The general rule with Margo Martindale’s (top) characters in recent years is to become wary when she seems to get all nice.

That was true in Justified, it’s true in The Americans, and now it’s true again in Sneaky Pete, a new Amazon series that premieres Friday.

Martindale plays Audrey, the matriarch of a family that runs a struggling bail bond business. The family’s life is changed, and many of its dark secrets surface after Pete (Giovanni Ribisi, below with Martindale) shows up pretending to be their long-lost nephew.

Like Maggs Bennett from Justified, says Martindale, Audrey above all wants to protect her family, even when that means bending a few rules.

“Audrey’s intuitive,” says Martindale. “She’s really smart. She can step into difficult jobs and get them done.

“It’s possible she can also get in over her head.”

A flashpoint scene for Audrey comes early in the series when a connected thug named Abraham Persikof (Domenick Lombardozzi) skips out on the bail that Audrey’s company has put up.

Abraham’s mother smugly explains why she can’t tell Audrey where Abraham is and essentially says there’s nothing Audrey can do about it.

Audrey smiles politely then methodically explains why Mom will give Abraham up and the bad things that will happen if she doesn’t.

“You get a little glimpse into Audrey’s past from how she levels that woman,” says Martindale. “How she became who she is. What’s also interesting about that scene is Pete’s reaction. He’s thinking, ‘Whoa! She’s a lot more than I thought.’“

Martindale admits, however, that Audrey may be a little different than Martindale herself had been thinking.
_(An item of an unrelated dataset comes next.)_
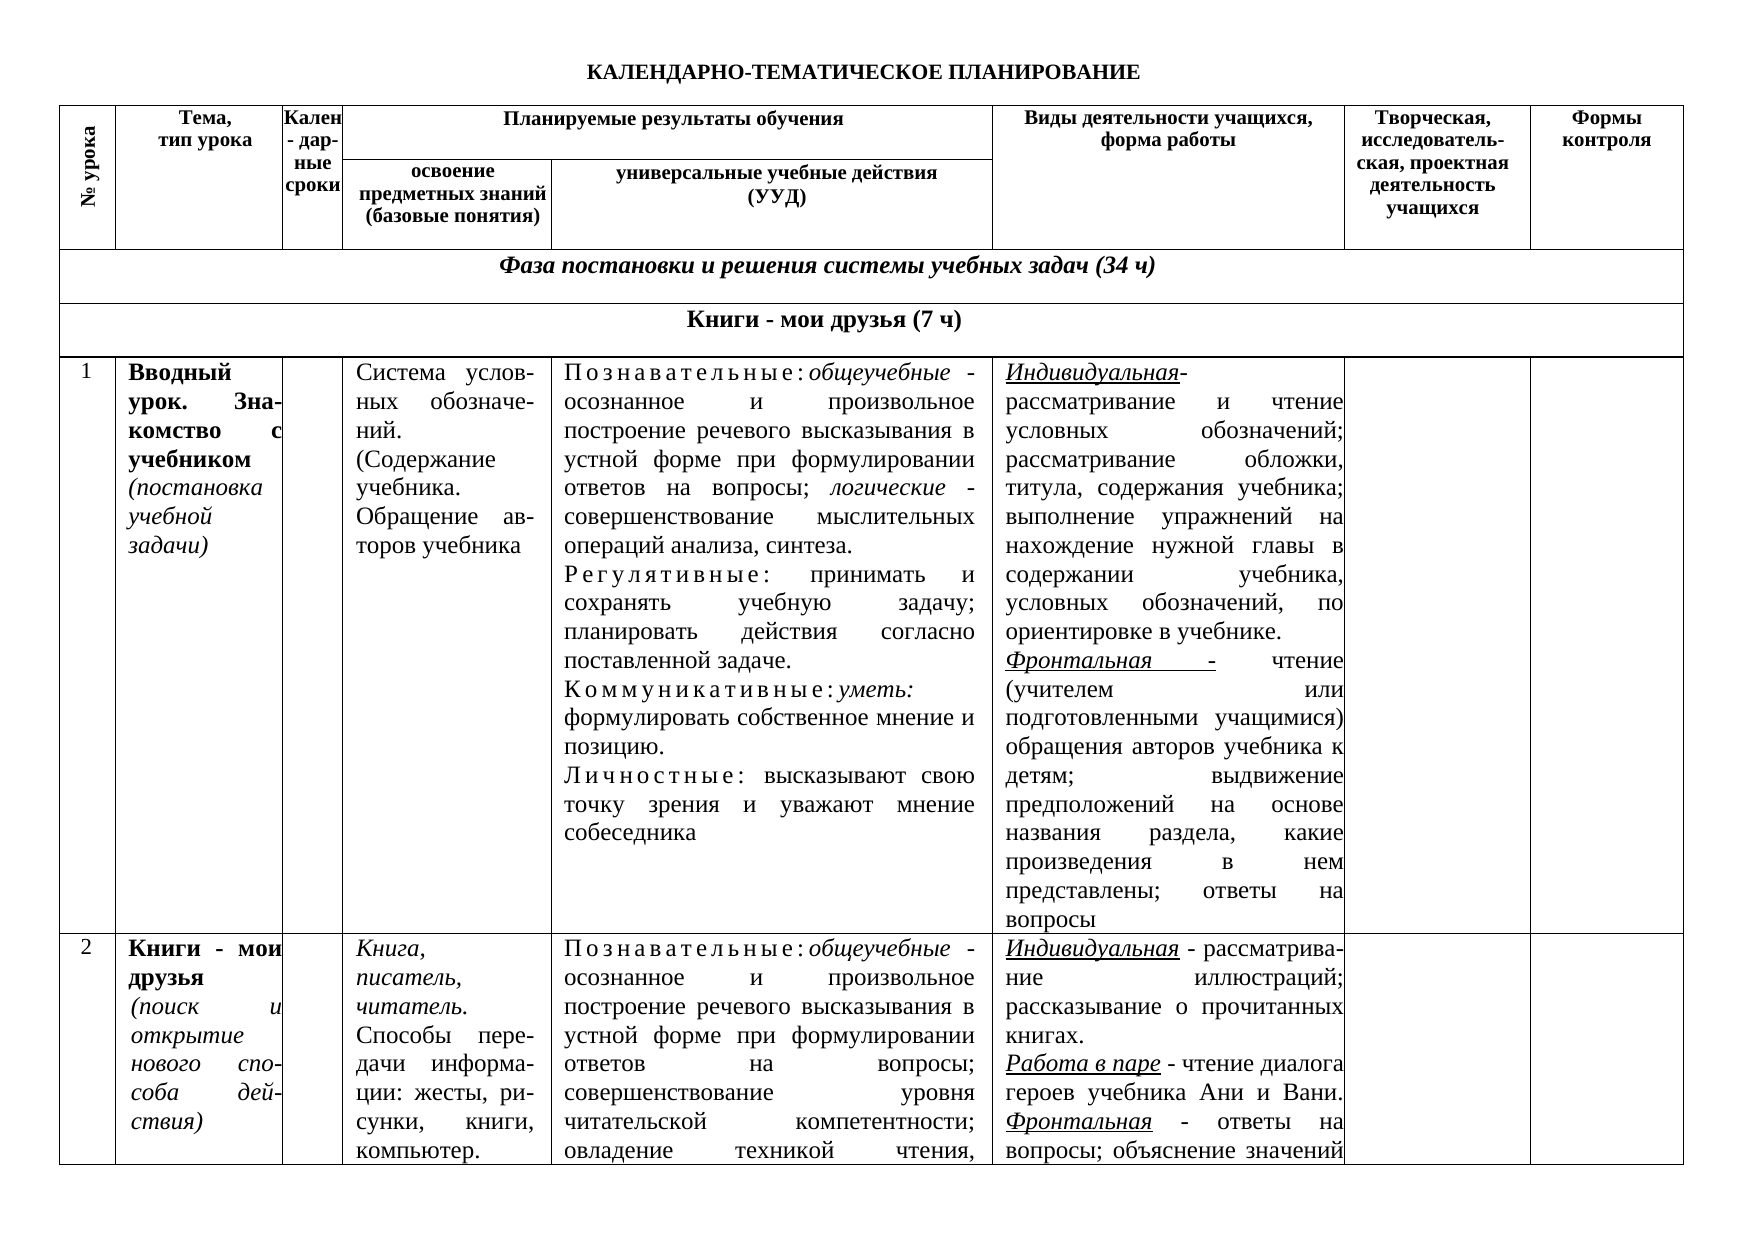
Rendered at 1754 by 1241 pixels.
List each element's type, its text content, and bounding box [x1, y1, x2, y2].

“I had a whole backstory for her that I was working on,” Martindale says, in a tone of wry humor. “I told [showrunner] Graham Yost and he said, no, you can’t have all that because some of it doesn’t all fit with where the character is going.

“So I’ll use their backstory. But I have to admit, I still like mine, too. Maybe I’ll put it out later.”

Part of the issue there, Martindale acknowledges, is that no one knows for sure exactly where Sneaky Pete will go.  

“The writers see something they can latch onto and they may take a character in a whole new direction,” she says. “Serial television is very different from a movie or a play. There’s a beginning, but there’s no end. It’s alive, and when it’s good, like this show or The Americans, you hope it just keeps going on.

“That’s one reason television is a fabulous medium.”

Sneaky Pete has a dark premise and, accordingly, takes dark turns. Pete, a small-time con man whose only emotional connection in the world is to a single brother, wants to embed himself with Audrey’s family because otherwise a nasty man named Vince, played by Bryan Cranston (right), would have already killed him. (Cranston is also a co-creator of the show.)

Audrey’s family, meanwhile, is hardly the Brady Bunch, and adding Pete ensures that its dysfunction will reach new heights.

For all that, however, says Martindale, it’s important that many of these characters on some level be sympathetic.

“Pete has to be a likable person,” she says. “He’s also a complicated person. There’s something he’s looking for in life, and maybe he’s found it in this family. Or maybe he hasn’t.

“The audience has to also believe that what matters most for Audrey is keeping the family together. There are other things going on, but she never loses sight of that.”

Along the way, Martindale adds, Sneaky Pete needs some lighter touches.

“As a viewer, I need humor in everything I watch,” she says. “If it’s all dark, I can’t be brought into it.”

Speaking of humor, Martindale did take one notable character detour a couple of seasons ago when she starred in the relatively short-lived CBS sitcom The Millers.

She played a matriarch there, too. Just a zany and goofy one.

“I had always wanted to do a sitcom,” she says. “And at the time my contract with The Americans had expired, so I was looking for a show. That job came up, so I took it.

“I learned a lot from doing it, and it was something I had to try. That being said, I’m very happy to be back on The Americans and Sneaky Pete.”

The Americans has two more seasons left, this year and 2018, and Martindale says she has no inside information on what will happen to the embedded Soviet spies at the heart of the story.

“I don’t know what’s planned,” she says. “Personally, I don’t want them to get caught. I’d like them to blend into America.”

Martindale, who just turned 65 and has had no trouble staying busy the last few years, says she has no intention of retiring herself – especially now that she’s reached the point where she doesn’t even have to audition for roles anymore.  

“That’s nice,” she says. “You don’t spend a lot of time preparing for something you won’t ever get the chance to do – which is what most actors have to do.”

Living in New York, she says she might even return to the stage.

“I’ve done a lot of plays over the years,” she says, though none since Cat on a Hot Tin Roof in 2004. “It can be difficult. You give your life away when you sign on to do a play. But if the right one came along, I would.”